*Questions sur le document*.
(a) Reproduisez mot pour mot le passage de l'article sur la recomposition politique au Bénin qui s'ouvre sur les mots contenant "Le Bloc Républicain et" et se clôt sur "du gâteau politique.".
(b) Poursuivez, s'il vous plaît, l'article sur la recomposition politique au Bénin à la suite de sa dernière phrase.
---- Extrait à lire
Croisement politique au sein de la mouvance présidentielle : Un spectacle sans dénouement

 Croisement politique au sein de la mouvance présidentielle : Un spectacle sans dénouement

Telle la veille d’une nouvelle saison de championnat de football caractérisée par des négociations autour des meilleurs joueurs qui sont vendus ou achetés, la classe politique béninoise a commencé à se recomposer à un rythme effréné. L’actualité de ces derniers jours a révélé que beaucoup d’acteurs politiques ont changé de camp soit en bloc soit individuellement ce qui a eu une certaine frénésie à quelques mois d’un scrutin crucial.

L’exemple le plus illustratif de cette situation est le mariage entre le PRD et l’Union progressiste deux partis proches du président Talon mais aussi l’interruption du processus de fusion entre l’Udbn et le Bloc républicain. Alors que le  processus était en marche depuis environ une année les premiers responsables de ce parti ont subitement annoncé avoir mis fin à sa démarche. Dans le même temps, un ministre démissionnaire du BR depuis longtemps annonce son adhésion à l’Union progressiste tout comme une ancienne maire qui aussi quelques heures plus tôt a annoncé sa démission du parti du Cheval Blanc Cabré.

Le moins que l’on  puisse dire est que cette frénésie fait désordre et désoriente plus d’un. Mais au-delà de cela, les démissions et les additions laissent entrevoir un problème structurel qui fait feu au sein de tous les partis politiques.  Comme on l’a souvent souligné aucun parti béninois n’est fondé sur une base idéologique. Comme une équipe de football, le seul objectif poursuivi par un parti politique est de remporter une élection donc de gagner.

Le Bloc Républicain et l’Union progressiste qui ont tous été créés par le chef de l’État non d’autres buts que de construire à la conquête et à la conservation des instances de pouvoir par ce dernier. Certains qui tentent de graviter aujourd’hui autour de ces deux formations ne poursuivent autre chose que la participation au partage du gâteau politique.
--------
---- Enregistrements extraits
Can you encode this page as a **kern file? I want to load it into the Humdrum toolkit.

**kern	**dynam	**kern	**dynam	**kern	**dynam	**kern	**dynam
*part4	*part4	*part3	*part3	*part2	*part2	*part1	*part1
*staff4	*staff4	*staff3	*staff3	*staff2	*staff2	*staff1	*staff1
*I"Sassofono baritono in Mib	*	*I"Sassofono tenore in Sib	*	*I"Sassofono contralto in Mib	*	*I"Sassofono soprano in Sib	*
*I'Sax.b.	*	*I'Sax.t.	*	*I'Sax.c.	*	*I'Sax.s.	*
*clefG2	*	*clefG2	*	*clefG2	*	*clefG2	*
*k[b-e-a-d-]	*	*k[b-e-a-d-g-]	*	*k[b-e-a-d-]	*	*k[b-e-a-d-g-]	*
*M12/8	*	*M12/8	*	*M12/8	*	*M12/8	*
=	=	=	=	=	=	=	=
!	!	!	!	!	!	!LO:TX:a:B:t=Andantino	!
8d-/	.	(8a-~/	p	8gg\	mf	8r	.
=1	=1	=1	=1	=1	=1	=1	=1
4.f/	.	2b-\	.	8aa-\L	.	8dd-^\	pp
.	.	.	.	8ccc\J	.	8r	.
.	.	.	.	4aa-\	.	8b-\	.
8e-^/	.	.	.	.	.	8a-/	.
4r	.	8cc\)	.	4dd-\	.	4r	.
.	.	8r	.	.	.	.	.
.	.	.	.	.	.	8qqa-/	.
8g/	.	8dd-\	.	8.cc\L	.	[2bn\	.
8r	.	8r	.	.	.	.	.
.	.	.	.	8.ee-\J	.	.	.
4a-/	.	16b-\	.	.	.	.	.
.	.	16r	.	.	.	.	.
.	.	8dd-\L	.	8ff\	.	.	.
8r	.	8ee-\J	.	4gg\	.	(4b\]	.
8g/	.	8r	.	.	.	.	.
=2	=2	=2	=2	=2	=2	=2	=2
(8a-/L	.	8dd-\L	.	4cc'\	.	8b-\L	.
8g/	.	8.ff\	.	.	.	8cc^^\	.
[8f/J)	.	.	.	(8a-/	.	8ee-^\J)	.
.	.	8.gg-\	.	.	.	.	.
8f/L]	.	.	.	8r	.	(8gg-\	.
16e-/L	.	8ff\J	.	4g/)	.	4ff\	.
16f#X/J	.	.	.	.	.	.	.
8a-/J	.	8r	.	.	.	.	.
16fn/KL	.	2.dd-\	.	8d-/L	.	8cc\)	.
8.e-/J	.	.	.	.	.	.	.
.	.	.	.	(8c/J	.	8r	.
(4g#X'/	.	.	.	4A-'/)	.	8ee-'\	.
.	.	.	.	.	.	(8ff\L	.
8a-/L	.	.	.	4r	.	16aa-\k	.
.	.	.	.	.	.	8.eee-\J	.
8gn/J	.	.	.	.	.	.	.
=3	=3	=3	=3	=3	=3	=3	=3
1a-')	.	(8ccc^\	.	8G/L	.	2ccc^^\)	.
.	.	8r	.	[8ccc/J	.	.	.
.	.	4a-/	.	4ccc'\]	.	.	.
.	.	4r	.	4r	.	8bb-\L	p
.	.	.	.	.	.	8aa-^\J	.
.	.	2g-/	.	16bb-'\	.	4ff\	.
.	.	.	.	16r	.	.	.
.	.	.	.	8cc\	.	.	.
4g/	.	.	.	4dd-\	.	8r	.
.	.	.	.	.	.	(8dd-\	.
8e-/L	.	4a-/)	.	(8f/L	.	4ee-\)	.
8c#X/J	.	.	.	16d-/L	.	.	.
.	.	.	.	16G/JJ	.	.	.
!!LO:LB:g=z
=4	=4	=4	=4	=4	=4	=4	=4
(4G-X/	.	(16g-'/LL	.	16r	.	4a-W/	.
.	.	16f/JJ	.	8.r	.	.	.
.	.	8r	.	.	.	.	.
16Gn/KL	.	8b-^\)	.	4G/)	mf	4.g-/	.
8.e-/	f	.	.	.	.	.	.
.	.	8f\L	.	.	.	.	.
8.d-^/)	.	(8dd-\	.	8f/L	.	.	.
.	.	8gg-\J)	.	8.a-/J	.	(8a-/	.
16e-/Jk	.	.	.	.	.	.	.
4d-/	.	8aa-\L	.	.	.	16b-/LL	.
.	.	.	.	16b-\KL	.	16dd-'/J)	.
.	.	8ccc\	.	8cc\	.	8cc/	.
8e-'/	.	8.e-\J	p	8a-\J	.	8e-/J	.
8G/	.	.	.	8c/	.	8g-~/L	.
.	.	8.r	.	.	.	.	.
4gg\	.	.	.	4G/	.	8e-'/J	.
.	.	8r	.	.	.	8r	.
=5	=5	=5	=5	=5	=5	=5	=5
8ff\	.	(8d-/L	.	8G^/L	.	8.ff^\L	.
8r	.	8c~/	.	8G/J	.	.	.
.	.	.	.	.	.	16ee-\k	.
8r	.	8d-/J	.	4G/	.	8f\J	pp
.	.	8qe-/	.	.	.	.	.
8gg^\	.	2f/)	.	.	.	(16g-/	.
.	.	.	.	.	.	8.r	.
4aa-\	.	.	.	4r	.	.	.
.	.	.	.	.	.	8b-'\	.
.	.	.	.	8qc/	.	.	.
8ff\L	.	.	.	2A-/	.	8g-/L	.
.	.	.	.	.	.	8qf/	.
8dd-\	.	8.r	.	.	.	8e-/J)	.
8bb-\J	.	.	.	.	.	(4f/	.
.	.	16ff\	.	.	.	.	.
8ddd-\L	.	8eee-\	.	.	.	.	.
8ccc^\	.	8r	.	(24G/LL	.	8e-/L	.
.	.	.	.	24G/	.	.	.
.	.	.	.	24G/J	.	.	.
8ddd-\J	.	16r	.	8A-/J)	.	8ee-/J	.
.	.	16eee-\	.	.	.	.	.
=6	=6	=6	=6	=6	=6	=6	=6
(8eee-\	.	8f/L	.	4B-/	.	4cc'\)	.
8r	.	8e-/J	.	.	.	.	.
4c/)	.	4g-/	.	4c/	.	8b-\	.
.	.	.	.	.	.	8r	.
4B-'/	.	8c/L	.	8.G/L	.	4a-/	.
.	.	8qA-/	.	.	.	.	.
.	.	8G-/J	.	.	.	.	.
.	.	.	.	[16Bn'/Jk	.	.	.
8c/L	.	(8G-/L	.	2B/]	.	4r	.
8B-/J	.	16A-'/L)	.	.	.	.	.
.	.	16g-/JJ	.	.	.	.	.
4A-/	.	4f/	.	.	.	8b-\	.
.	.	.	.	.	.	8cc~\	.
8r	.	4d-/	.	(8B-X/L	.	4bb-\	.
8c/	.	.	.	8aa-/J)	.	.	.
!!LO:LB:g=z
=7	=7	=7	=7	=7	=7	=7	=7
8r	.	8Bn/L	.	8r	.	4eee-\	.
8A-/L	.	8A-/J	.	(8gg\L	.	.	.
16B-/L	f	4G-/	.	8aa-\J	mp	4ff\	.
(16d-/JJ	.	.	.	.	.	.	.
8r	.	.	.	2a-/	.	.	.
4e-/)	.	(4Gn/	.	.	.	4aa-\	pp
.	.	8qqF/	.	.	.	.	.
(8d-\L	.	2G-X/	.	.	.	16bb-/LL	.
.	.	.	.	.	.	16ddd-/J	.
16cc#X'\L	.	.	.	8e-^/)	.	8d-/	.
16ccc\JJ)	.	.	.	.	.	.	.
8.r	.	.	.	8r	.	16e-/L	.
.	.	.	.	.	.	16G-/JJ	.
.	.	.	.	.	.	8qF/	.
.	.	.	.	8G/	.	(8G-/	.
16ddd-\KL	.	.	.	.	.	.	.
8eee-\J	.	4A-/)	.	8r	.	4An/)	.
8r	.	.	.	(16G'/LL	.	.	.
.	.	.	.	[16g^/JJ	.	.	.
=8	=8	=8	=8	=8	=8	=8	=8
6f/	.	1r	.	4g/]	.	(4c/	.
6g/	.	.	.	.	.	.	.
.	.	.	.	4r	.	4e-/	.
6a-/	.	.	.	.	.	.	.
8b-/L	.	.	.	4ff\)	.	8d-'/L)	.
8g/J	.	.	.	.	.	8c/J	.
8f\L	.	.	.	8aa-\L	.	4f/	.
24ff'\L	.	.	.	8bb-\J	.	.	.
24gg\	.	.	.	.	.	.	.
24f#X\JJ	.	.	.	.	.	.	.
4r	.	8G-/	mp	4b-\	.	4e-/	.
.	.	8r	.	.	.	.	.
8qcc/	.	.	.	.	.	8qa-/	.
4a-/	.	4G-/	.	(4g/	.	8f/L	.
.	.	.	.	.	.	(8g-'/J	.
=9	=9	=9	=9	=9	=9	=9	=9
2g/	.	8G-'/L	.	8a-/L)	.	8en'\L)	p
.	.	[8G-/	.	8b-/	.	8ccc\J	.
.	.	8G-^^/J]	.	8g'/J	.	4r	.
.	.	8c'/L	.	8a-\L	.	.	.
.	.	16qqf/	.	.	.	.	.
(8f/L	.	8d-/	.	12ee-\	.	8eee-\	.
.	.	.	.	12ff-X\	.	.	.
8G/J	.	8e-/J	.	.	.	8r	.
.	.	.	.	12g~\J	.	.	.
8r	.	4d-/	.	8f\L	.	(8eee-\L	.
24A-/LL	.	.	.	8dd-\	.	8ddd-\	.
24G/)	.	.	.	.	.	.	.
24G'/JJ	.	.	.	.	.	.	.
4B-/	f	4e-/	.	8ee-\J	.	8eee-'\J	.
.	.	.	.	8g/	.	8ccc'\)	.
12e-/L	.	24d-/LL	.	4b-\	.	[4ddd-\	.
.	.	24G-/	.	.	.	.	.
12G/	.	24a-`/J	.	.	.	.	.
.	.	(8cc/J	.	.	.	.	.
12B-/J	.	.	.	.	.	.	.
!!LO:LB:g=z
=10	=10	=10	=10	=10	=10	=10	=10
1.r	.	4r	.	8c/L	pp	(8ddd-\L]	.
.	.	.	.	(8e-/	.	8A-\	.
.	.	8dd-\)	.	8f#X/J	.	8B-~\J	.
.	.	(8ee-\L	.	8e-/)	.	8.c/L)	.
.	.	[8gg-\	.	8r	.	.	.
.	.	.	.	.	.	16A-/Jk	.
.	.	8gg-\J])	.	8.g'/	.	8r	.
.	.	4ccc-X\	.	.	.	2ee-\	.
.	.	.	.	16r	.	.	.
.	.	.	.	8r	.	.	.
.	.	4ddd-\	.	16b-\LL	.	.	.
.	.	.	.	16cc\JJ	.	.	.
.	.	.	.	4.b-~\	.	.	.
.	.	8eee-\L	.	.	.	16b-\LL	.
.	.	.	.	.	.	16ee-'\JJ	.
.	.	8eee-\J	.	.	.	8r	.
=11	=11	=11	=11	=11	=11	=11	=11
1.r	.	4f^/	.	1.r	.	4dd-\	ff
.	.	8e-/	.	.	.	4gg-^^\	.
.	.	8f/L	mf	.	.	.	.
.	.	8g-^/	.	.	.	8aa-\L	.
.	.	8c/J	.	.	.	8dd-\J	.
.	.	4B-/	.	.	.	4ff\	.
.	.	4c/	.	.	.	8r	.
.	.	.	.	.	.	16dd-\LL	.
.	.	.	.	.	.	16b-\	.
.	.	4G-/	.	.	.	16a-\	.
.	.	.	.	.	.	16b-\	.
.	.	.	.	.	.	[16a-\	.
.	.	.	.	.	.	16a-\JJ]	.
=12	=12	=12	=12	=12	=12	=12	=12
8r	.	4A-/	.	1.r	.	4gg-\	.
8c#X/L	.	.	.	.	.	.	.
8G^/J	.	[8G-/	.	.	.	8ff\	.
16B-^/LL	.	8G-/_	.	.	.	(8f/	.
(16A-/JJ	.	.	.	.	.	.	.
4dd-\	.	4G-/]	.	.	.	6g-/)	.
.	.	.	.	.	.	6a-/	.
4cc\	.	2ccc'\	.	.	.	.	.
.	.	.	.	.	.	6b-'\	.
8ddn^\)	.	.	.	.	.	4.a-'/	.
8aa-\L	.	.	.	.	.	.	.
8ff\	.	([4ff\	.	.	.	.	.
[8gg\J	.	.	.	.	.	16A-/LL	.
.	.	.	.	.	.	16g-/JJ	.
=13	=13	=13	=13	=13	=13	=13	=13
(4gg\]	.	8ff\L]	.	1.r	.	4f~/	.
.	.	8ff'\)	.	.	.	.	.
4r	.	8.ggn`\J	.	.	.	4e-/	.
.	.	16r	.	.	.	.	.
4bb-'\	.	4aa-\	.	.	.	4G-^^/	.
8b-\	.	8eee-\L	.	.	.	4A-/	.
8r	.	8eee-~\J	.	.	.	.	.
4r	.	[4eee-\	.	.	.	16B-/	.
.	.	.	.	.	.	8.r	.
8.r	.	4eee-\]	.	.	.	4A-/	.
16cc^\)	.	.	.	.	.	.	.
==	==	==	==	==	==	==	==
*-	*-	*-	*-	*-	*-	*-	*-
--------
*Réponses rédigées*.
(a)
Le Bloc Républicain et l’Union progressiste qui ont tous été créés par le chef de l’État non d’autres buts que de construire à la conquête et à la conservation des instances de pouvoir par ce dernier. Certains qui tentent de graviter aujourd’hui autour de ces deux formations ne poursuivent autre chose que la participation au partage du gâteau politique.

(b)
Mais les parties politiques proches du pouvoir ne sont pas les seuls à ne pas être fondés sur une base idéologique. Les Fcbe et Les Démocrates ne sont guère différents. Ils ont été créés autour d’une personne en l’occurrence l’ancien président de la République Yayi Boni pour le premier lorsqu’il était  au commande de l’État et pour le deuxième après qu’il est terminé ses deux mandats et que la confiance a été rompue entre anciens camarades des Forces Cauris pour un Bénin Emergent.

Excédé par la perte des militants de son parti le bloc républicain, le député Abdoulaye Gounou a récemment opté pour la relecture de la Charte des partis afin de rendre plus difficile la transhumance politique. Interrogé par un media de la place sur les causes de l’hémorragie au sein de son parti il a déclaré que ce sont les non-dits de la loi qui autorisent un tel état de fait.

Si la proposition du député de la 4e circonscription électorale est pertinente il n’en demeure pas moins vrai qu’elle risque d’être un coup de pied dans l’eau, donc sans effet. L’un des sports  favoris des acteurs politiques béninois consiste à analyser les lois pour y trouver des failles. Et il n’est pas sûr que la prochaine loi sur les partis politiques soit parfaite au point de ne comporter aucune faille. D’ailleurs à l’adoption de la Charte des partis aujourd’hui en cause, les députés dans leur ensemble c’était félicité d’avoir enfin trouvé l’outil qu’il fallait pour assainir la classe politique. Ce qui manifestement est un échec au vu de ce qui se passe depuis peu.